Sat Jun 12 03:20:27 CDT 2010

Benoit

When you pulled from me yesterday, old discovery took 20 queries:

  $ hg debugdiscovery -R up-crew dev-crew --verbose --pull --old --debug
  ...
  20 total queries

With the new prototype, we need only 2:

  $ hg debugdiscovery -R up-crew dev-crew --verbose --pull --debug
  taking quick initial sample
  query 1
  still undecided: 11339, sample size was: 30
  sampling from both directions
  query 2
  still undecided: 3, sample size was: 3
  needed 2 roundtrips

And it seems to me old discovery actually returns more nodes than
necessary in "common".

I have added code that uses internal access to remote if remote is
actually a localrepo. The --pull flag above disables this.

The "quick initial sample" is an attempt at tuning the case where
either party is a subset of the other, or there are just a few changes
near the heads. The quick sample just lets your sampler walk down from
the heads until the sample is full, or it reaches the bottom. It does
not necessarily span the entire graph, and it does not fill the sample
up by a random sample. This is either much less CPU intensive on the
client, or, for smaller repos where it hits the bottom, it leads to a
smaller initial sample. So here we have only 30 nodes instead of the
configured initial sample size of 100. This leads me to wonder if we
might not want your "factor" to increase a little more slowly than by
doubling.

Also, I dropped my attempt at optimizing the end-game in the server,
as that, too, can be a bit too CPU intensive (at least in the current
implementation; see the FIXME in checksample()).

I currently do not pass the server's heads at the start of the
conversation to and fro again, and I also do not prune the DAG looked
at by the server when you "pull -r". Not passing the heads should not
lead to wrong results. If someone pushes while discovery is going on,
we might actually get a slightly better result, as some nodes might
now be yes instead of no, so we actually won't send them too. Not
reducing the server's DAG for "pull -r" means we don't have to walk
the DAG on the server and can simply use its nodemap. On the other
hand, it might lead us to explore more areas of the DAG than
necessary. I have not fully thought this through yet.

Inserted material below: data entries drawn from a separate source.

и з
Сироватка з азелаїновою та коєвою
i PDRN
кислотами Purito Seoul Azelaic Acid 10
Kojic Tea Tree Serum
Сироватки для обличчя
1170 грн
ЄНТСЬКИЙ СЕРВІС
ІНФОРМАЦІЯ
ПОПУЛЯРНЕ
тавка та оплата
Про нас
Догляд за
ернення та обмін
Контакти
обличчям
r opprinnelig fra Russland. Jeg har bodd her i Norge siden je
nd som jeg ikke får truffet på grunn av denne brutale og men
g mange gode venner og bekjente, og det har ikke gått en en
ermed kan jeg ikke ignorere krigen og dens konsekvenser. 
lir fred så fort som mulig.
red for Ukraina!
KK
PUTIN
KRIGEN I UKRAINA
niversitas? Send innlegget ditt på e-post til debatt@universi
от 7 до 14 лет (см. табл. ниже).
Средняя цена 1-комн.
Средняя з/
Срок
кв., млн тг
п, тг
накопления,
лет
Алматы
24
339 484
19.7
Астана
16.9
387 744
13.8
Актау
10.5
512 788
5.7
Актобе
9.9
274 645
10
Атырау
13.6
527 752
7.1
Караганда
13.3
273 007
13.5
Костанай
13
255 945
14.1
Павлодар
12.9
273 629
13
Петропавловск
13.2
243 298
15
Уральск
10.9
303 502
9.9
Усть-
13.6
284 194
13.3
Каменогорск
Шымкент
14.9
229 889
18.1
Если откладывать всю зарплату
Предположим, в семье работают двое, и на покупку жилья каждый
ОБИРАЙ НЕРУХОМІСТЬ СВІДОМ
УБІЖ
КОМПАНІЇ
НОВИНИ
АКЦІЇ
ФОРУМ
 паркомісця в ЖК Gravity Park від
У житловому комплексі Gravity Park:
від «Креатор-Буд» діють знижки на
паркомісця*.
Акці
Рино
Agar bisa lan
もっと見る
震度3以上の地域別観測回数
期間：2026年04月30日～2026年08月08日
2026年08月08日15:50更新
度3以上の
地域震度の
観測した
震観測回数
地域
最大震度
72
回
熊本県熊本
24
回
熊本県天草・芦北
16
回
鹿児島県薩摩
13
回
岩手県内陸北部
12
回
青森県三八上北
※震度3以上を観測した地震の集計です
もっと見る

As I said, I still have a worrying case where the new discovery seems
to return a wrong result on my old linux kernel changelog clone. Shall
investigate.

Finally Jan, Martin's boss, came up with an idea to maybe prune the
set of sample nodes we take per cut throught the graph by looking at
how much each of these nodes has the potential to reduce the undecided
set for both a yes and a no answer. This is probably not realistic as
it would be very CPU intensive, but it might be food for thought
leading to other new ideas.

-parren